• [Page text]

The windows have a latch. The sliding glass door has a bar — maybe. The garage has a hollow-core interior door that would fail in a single kick. The basement hopper windows sit two feet below grade, invisible from the street, never thought about. Security is only as strong as the weakest point in the perimeter, and for most homes, the weakest point isn't anywhere near the front door.
This piece covers every overlooked entry point — what makes each one vulnerable, how the vulnerabilities get exploited, and what actually fixes them. No expensive systems. Mostly cheap hardware and awareness.
23%
Of break-ins use a first-floor window
~⅓
Of window entries — no glass broken at all
$15
Cost to properly secure most windows
Before you can fix a weakness you have to know it exists. Here's the full map of entry points that routinely get ignored — rated by how easy they are to defeat without tools, noise, or skill. Five pips is worst.
Threat Level
The standard up-and-down residential window. The crescent-shaped flip latch it ships with is not a lock — it's a stay. It holds the sash closed against rattle and draft, not against forced entry. A flat-bladed tool inserted in the gap will defeat it in seconds. The sash can also be vibrated open on older frames where the latch fits loosely.
Threat Level
The worst window type for security. Most slide horizontally on a track, which means they can often be lifted completely off the track and removed without touching the latch. Old aluminum-frame sliders — extremely common in homes built before 1990 — have minimal track depth. Lift, tilt, pull. Twenty seconds. No noise, no broken glass.
Threat Level
Ties with sliding windows for worst-in-class. The standard latch is a hook that simply drops into a receiver — it provides minimal resistance to lateral force. The door also sits in a track, and many models can be lifted free of the track even when latched. Combine these two failure modes and you have what is, mechanically, the least secure commonly installed exterior door in residential construction.
Threat Level
Below-grade, hidden from the street, rarely alarmed, often old and rotten in the frame. A small hopper window is too tight for most adults — but a slim teenager isn't a small teenager. More importantly, entering through a basement hopper gives access to the interior stairwell, and from there, every interior door. The security value of the deadbolt on your front door does not help you here at all.
Threat Level
The issue isn't that someone crawls through — it's reach-through. A pet door installed in a door panel within 18 inches of the interior knob or deadbolt turn-piece is an invitation to reach in, grab the knob, and open the door. This happens. There are documented burglary cases specifically attributed to this. If the pet door is in a panel adjacent to a lever handle with no deadbolt, it's particularly dangerous.

• [Task requirements]
A) Why does the home security text rate sliding windows as the worst window type for security? Answer in one to three sentences.
B) Translate this sentence from the home security text into Spanish: "Security is only as strong as the weakest point in the perimeter, and for most homes, the weakest point isn't anywhere near the front door."
C) Pick up the home security text after its last sentence and carry it on.

• [Stored records]
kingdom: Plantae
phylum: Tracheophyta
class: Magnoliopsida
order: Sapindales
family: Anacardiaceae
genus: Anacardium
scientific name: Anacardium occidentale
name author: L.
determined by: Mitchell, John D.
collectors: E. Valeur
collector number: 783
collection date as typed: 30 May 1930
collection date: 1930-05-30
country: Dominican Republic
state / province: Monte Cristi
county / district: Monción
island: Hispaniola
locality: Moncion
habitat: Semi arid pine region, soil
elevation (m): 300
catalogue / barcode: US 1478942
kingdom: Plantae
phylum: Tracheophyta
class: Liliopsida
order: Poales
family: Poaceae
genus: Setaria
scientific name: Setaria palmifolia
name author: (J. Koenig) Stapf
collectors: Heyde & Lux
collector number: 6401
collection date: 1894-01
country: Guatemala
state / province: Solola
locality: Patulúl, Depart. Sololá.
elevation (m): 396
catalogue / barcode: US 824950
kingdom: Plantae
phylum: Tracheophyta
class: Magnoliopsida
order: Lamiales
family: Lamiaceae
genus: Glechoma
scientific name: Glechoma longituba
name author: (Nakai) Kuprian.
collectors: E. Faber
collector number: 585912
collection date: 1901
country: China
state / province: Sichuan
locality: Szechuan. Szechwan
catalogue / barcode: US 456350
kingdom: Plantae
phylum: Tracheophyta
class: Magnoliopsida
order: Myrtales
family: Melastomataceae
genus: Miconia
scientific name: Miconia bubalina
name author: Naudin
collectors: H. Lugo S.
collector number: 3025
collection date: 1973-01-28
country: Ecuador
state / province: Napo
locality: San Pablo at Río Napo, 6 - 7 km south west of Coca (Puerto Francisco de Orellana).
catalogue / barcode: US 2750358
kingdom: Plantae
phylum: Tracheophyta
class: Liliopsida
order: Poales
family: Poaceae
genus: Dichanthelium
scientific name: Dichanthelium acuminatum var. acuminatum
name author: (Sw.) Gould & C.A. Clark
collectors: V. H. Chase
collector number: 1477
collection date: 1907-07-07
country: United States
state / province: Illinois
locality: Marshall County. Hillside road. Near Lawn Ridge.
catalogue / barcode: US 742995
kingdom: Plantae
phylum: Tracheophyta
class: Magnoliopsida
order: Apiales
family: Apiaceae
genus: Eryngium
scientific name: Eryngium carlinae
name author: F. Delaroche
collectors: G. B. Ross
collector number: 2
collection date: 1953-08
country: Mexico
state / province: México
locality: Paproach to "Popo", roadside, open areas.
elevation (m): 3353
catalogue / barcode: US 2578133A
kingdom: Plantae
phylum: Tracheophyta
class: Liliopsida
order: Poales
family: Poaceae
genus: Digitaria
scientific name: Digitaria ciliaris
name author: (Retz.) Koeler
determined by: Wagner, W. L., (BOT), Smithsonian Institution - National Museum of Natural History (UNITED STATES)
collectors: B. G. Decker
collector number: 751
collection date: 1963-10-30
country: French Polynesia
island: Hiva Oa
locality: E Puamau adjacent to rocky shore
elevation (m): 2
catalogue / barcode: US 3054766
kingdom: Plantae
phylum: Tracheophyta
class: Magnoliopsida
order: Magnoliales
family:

• [Exercise answers]
A) Most sliding windows move horizontally on a track, so they can often be lifted off the track and removed without touching the latch. Old aluminum-frame sliders, common in homes built before 1990, have minimal track depth. They can be lifted, tilted, and pulled out in about twenty seconds, with no noise and no broken glass.

B) La seguridad solo es tan fuerte como el punto más débil del perímetro, y en la mayoría de las casas, el punto más débil no está ni cerca de la puerta principal.

C)
Threat Level
The interior door connecting an attached garage to the house is, in most residential builds, the weakest door on the property. Hollow-core slab. Cheap knob lock. No deadbolt. No reinforced frame. Builders treat it as an interior door — which it would be, if the garage were perfectly secure. It isn't. One of the three most exploited residential vulnerabilities in attached-garage homes.
Threat Level
Low-probability but worth knowing: a door-mounted mail slot is a reach-through vector for interior knobs and lever handles. More practically, a mail slot provides a viewing angle into the entryway — useful to someone casing the property. If your mail slot is adjacent to any interior hardware, a cage or deflector box behind it is cheap insurance. It also stops the "fishing" technique used to snag keys left near the door.
Threat Level
The automatic garage door has two known attack vectors: the emergency release cord (accessible from outside via a wire hook through the top weather seal gap) and older fixed-code openers (vulnerable to code scanners). The release cord attack is the more common one and takes under 30 seconds. It doesn't require any tools beyond a wire hanger. This is a known, documented technique — and most people have never heard of it.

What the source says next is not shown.